◆ **SOLICITUD DE TRABAJO 1**
Según el fragmento sobre la protesta en Coca-Cola Femsa, ¿a qué sindicato están afiliados los empleados que protestaron?
◆ **SOLICITUD DE TRABAJO 2**
Transcribe el tramo del fragmento sobre la protesta en Coca-Cola Femsa que va desde "8 de Enero 2008" hasta "salarial y económica.".
◆ **SOLICITUD DE TRABAJO 3**
Traduce al inglés esta oración del fragmento sobre la protesta en Coca-Cola Femsa: "Empleados de Coca-Cola Femsa de Venezuela, afiliados al gremio del Sindicato de Trabajadores de Bebidas Gaseosas de Guayana (Sintrabebgas-Guayana), abrieron formalmente este lunes el ciclo de las protestas en Guayana luego de que la empresa se “negara” a continuar debatiendo los beneficios laborales con incidencia salarial y económica."

◆ **FRAGMENTO**
= = = = =

8 de Enero 2008 - Los camiones donde se distribuye la bebida gaseosa no salieron
este lunes a cubrir las diferentes rutas, pues los mismos
fueron tomados como tribuna y tarima de los trabajadores que decidieron
expresar su molestia con pancartas y consignas ante la falta de
acuerdos sobre las cláusulas económicas del nuevo contrato colectivo.
Empleados
de Coca-Cola Femsa de Venezuela, afiliados al gremio del Sindicato de
Trabajadores de Bebidas Gaseosas de Guayana (Sintrabebgas-Guayana),
abrieron formalmente este lunes el ciclo de las protestas en Guayana
luego de que la empresa se “negara” a continuar debatiendo los
beneficios laborales con incidencia salarial y económica.

= = = = =

◆ **DATOS EN ESTUDIO**
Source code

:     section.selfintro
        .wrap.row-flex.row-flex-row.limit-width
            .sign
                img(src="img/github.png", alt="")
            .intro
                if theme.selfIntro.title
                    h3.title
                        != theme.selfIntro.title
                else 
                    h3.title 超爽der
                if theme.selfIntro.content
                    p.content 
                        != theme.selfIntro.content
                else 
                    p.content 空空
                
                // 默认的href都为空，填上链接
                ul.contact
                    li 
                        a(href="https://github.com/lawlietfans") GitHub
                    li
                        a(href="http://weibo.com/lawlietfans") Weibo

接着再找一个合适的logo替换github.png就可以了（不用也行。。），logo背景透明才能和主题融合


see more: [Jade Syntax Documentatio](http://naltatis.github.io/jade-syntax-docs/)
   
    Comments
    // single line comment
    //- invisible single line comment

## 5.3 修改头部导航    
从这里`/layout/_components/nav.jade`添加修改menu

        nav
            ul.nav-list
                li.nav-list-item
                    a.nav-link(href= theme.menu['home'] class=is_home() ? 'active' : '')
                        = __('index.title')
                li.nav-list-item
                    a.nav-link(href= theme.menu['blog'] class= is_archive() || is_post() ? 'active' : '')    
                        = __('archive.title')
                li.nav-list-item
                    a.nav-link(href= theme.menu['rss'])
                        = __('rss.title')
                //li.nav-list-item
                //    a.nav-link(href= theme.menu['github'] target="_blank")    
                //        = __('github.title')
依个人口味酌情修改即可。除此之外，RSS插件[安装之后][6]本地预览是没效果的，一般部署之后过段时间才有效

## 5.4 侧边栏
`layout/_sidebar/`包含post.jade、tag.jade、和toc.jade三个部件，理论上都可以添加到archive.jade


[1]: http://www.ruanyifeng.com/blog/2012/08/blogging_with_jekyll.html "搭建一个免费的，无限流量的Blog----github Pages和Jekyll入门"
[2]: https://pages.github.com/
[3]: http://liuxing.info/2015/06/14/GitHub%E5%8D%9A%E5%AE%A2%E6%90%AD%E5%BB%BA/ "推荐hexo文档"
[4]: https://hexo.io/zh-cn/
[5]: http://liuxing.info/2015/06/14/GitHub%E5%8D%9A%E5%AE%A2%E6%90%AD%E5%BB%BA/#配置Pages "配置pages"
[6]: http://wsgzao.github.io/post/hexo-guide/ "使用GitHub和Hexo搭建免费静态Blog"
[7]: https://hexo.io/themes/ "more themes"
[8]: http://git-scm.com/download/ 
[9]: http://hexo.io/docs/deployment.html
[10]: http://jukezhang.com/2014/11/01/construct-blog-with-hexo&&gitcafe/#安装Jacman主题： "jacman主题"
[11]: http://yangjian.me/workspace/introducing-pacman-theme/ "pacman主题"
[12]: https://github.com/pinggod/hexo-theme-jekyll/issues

= = = = =

◆ **RESPUESTA ESCRITA 1**
Al Sindicato de Trabajadores de Bebidas Gaseosas de Guayana (Sintrabebgas-Guayana).

◆ **RESPUESTA ESCRITA 2**
8 de Enero 2008 - Los camiones donde se distribuye la bebida gaseosa no salieron
este lunes a cubrir las diferentes rutas, pues los mismos
fueron tomados como tribuna y tarima de los trabajadores que decidieron
expresar su molestia con pancartas y consignas ante la falta de
acuerdos sobre las cláusulas económicas del nuevo contrato colectivo.
Empleados
de Coca-Cola Femsa de Venezuela, afiliados al gremio del Sindicato de
Trabajadores de Bebidas Gaseosas de Guayana (Sintrabebgas-Guayana),
abrieron formalmente este lunes el ciclo de las protestas en Guayana
luego de que la empresa se “negara” a continuar debatiendo los
beneficios laborales con incidencia salarial y económica.

◆ **RESPUESTA ESCRITA 3**
Employees of Coca-Cola Femsa de Venezuela who belong to the Guayana Soft Drink Workers' Union (Sintrabebgas-Guayana) formally opened the cycle of protests in Guayana this Monday after the company "refused" to continue discussing labor benefits with a salary and economic impact.